Carolyn McMaster | January 27, 2015
In a recent email blast, Joe Pulizzi, the energetic founder of the Content Marketing Institute, listed a quartet of trends he’s seeing in research for the next CMI summit. Here are three with particular relevance for marketers of sustainable brands, and my take on why they matter:
- Subscribers (not leads) will rule. Organizations are focusing on engaging audiences over the long term and delivering content with nonpromotional value, rather than just gathering leads at the top of the sales funnel. This raises the bar for providing outstanding content that doesn’t directly sell on an ongoing basis, and then turning subscribers into leads or presenting an offer at the right moment. The lesson for susty brands, which may have a complicated message and need to educate markets: be of service by providing learning opportunities to audiences new and old, and tell your story over time.
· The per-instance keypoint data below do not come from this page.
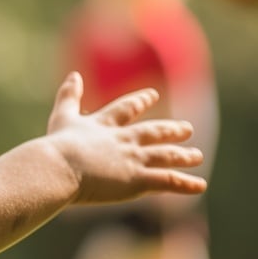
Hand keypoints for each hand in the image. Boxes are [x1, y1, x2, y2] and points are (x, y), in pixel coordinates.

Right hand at [45, 72, 206, 204]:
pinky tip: (200, 185)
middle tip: (187, 128)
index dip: (141, 101)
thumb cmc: (57, 145)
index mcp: (105, 125)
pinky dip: (185, 183)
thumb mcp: (62, 116)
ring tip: (198, 156)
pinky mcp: (138, 180)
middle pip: (153, 132)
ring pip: (165, 156)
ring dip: (183, 156)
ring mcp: (133, 159)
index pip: (127, 109)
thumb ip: (69, 95)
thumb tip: (73, 74)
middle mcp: (124, 140)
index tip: (153, 95)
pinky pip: (168, 181)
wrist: (60, 167)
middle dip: (171, 130)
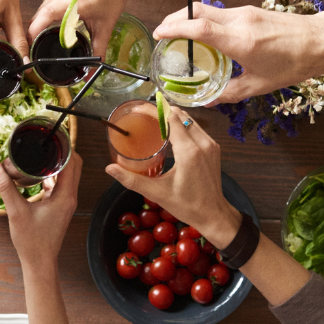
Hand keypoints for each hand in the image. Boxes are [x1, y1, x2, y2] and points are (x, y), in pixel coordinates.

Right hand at [0, 151, 80, 266]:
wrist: (39, 262)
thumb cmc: (32, 241)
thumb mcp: (15, 211)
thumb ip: (6, 187)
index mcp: (65, 196)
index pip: (73, 162)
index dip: (65, 146)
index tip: (53, 135)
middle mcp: (70, 197)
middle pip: (73, 165)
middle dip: (61, 151)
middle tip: (46, 140)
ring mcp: (65, 202)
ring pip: (67, 175)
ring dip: (56, 163)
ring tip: (40, 151)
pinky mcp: (59, 207)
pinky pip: (59, 185)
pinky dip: (51, 175)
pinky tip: (35, 172)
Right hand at [28, 0, 136, 59]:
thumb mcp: (105, 25)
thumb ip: (98, 48)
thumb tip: (95, 65)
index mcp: (67, 3)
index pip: (38, 22)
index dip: (32, 39)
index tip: (32, 51)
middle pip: (36, 19)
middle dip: (37, 36)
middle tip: (43, 50)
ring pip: (40, 12)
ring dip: (43, 25)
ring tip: (53, 36)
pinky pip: (45, 4)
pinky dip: (49, 15)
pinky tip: (60, 21)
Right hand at [105, 106, 241, 247]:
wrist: (213, 214)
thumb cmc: (187, 205)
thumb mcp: (157, 193)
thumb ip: (132, 180)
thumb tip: (110, 169)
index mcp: (189, 152)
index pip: (172, 119)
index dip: (157, 110)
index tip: (141, 109)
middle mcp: (203, 144)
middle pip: (182, 116)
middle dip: (164, 111)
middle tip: (145, 114)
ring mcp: (211, 145)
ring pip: (191, 120)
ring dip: (174, 117)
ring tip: (156, 120)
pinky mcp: (214, 149)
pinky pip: (197, 129)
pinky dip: (184, 126)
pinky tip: (172, 132)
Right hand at [153, 3, 323, 102]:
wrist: (323, 41)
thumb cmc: (295, 63)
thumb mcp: (260, 85)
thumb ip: (229, 93)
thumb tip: (208, 102)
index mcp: (240, 40)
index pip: (199, 27)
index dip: (174, 28)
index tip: (158, 34)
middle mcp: (240, 20)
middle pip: (197, 10)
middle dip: (175, 19)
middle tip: (162, 32)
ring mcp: (246, 12)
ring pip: (208, 9)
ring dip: (190, 18)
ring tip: (180, 36)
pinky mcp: (251, 11)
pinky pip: (220, 12)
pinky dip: (206, 21)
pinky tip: (205, 37)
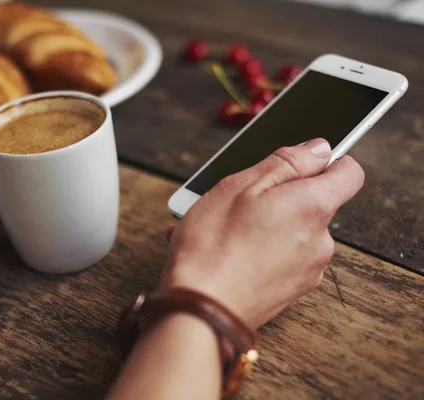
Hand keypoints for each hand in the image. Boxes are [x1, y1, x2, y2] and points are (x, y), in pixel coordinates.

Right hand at [160, 139, 363, 328]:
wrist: (200, 311)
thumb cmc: (213, 246)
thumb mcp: (240, 186)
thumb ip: (287, 163)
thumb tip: (320, 149)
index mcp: (313, 207)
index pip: (349, 173)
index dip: (326, 163)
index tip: (298, 165)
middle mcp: (321, 241)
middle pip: (313, 204)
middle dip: (279, 197)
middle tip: (237, 202)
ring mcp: (308, 270)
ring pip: (291, 232)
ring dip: (262, 225)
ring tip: (218, 231)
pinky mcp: (292, 291)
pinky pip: (280, 259)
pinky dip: (257, 250)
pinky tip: (223, 252)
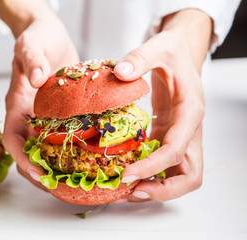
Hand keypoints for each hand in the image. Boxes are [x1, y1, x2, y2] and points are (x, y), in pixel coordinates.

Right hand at [2, 16, 78, 184]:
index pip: (12, 138)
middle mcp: (28, 115)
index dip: (22, 159)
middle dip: (39, 172)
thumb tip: (37, 79)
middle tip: (61, 187)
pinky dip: (69, 151)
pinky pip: (60, 137)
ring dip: (54, 167)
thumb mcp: (32, 43)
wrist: (48, 36)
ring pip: (43, 150)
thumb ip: (32, 58)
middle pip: (26, 152)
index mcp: (17, 103)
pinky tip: (87, 158)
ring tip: (74, 182)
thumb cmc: (37, 38)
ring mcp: (42, 117)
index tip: (39, 172)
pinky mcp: (58, 115)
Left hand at [113, 9, 210, 201]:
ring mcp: (181, 137)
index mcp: (191, 112)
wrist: (179, 55)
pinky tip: (128, 173)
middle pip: (190, 175)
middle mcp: (190, 130)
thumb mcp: (158, 47)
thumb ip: (140, 58)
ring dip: (159, 189)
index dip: (153, 167)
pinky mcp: (168, 137)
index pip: (176, 150)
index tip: (127, 175)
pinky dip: (151, 175)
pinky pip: (165, 165)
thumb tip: (121, 74)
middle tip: (132, 193)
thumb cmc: (172, 52)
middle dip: (164, 190)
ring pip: (181, 176)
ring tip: (128, 190)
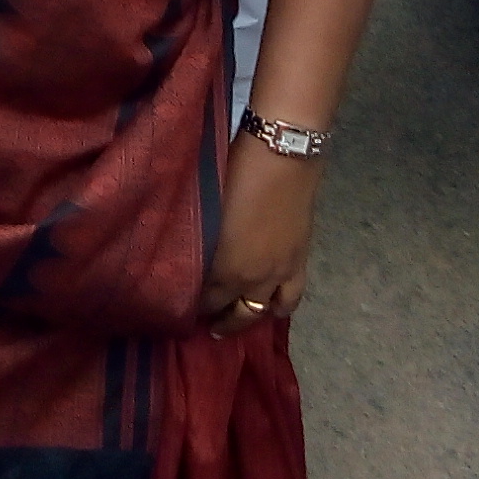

- Less is more. Organizations are creating fewer pieces of original content (blog posts, say), but they are repurposing each piece into other media (like Slideshare or video). And they are putting more promotional efforts behind the content they produce. This makes sense for any brand, but since sustainability-focused outlets are many and mainstream channels are becoming more welcoming to susty content, adopting this tactic allows susty brands to see where and how they can expand their reach.
- Long-form content is back. I’m not sure it ever really went away, but if audiences are more accepting of longer posts and reports, susty brands can take advantage of it. As with the first trend, longer content is typically better when there’s a need to educate or the subject and messages are more complex. And long-form, substantive work is a must for brands that have thought leadership goals.
I’ll be keeping an eye these trends and their implications for sustainable brands, particularly in the B2B space, and will report back. Let me know if you have any examples.